● WORK TASK:
Filter on the word "Jika": copy each matching line from the listing below.

● EXERCISE INPUT:
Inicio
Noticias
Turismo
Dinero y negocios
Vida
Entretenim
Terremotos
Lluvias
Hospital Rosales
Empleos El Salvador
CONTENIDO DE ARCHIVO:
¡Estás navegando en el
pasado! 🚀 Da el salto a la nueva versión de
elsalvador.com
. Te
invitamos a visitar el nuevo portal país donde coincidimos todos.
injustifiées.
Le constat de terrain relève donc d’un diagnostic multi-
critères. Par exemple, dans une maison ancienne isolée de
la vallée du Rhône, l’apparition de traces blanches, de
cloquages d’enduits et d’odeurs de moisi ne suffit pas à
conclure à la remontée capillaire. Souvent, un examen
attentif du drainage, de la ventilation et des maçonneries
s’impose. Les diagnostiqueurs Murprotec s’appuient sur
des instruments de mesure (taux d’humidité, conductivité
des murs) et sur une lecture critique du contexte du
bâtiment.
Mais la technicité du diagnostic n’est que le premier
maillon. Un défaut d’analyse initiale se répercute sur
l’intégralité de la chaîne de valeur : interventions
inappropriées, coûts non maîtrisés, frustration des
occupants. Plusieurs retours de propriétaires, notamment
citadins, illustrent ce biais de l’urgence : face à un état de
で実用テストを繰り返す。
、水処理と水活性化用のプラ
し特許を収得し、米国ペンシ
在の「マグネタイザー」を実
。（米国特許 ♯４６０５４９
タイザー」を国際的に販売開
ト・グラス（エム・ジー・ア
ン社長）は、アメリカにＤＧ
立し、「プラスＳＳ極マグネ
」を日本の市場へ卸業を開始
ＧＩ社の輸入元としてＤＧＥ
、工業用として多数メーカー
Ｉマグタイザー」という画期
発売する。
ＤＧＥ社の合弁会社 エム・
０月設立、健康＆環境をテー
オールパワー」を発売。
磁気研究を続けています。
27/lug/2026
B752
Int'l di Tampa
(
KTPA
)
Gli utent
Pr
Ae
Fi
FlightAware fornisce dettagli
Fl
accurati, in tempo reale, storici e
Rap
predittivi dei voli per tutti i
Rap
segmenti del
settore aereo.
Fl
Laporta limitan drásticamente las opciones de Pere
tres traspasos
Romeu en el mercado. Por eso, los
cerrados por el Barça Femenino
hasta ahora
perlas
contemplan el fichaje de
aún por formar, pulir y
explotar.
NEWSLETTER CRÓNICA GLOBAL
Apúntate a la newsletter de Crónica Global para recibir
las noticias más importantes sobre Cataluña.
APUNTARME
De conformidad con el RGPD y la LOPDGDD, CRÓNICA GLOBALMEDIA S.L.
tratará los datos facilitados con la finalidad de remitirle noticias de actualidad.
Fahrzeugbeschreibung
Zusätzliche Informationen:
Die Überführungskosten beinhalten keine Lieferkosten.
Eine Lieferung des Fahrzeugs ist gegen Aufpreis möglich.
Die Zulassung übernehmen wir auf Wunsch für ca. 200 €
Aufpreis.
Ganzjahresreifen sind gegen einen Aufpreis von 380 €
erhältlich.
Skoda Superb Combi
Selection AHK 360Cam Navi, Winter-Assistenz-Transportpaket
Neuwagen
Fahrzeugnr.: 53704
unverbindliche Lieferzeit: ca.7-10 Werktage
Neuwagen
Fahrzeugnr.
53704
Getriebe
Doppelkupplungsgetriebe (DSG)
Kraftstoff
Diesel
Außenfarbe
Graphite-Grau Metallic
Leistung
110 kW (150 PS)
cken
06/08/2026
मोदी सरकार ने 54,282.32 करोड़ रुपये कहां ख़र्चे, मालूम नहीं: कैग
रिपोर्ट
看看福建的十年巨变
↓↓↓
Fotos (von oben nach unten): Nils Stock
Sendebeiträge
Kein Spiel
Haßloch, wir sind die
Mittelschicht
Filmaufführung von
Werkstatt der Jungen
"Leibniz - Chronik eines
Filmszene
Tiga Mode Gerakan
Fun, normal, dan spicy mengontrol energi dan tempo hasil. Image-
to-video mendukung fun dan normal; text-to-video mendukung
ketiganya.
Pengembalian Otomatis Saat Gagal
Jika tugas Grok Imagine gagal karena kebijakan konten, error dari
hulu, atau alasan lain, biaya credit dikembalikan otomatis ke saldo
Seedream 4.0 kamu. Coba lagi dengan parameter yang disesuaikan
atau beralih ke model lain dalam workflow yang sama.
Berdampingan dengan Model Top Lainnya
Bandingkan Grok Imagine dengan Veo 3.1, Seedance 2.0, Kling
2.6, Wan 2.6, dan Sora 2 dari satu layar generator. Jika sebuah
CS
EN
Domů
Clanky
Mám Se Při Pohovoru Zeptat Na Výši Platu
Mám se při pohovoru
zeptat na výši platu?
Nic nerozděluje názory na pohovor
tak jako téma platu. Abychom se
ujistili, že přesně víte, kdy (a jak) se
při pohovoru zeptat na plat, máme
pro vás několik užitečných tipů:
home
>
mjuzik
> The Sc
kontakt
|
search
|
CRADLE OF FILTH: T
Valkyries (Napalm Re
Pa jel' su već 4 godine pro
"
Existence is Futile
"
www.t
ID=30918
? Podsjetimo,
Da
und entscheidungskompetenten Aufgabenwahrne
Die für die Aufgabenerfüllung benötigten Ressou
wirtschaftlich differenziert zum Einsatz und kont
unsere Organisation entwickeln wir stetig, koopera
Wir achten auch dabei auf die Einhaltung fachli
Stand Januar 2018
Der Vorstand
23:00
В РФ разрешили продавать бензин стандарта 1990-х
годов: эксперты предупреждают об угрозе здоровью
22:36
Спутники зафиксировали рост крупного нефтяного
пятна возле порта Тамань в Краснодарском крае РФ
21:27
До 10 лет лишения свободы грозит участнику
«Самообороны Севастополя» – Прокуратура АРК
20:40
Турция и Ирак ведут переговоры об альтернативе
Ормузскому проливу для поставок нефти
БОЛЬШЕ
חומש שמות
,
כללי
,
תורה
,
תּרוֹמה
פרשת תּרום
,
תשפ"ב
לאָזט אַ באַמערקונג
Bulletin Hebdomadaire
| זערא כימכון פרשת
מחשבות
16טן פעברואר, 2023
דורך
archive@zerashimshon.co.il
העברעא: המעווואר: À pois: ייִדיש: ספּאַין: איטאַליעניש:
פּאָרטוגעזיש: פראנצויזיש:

● PROBLEM SOLUTION:
Jika tugas Grok Imagine gagal karena kebijakan konten, error dari
2.6, Wan 2.6, dan Sora 2 dari satu layar generator. Jika sebuah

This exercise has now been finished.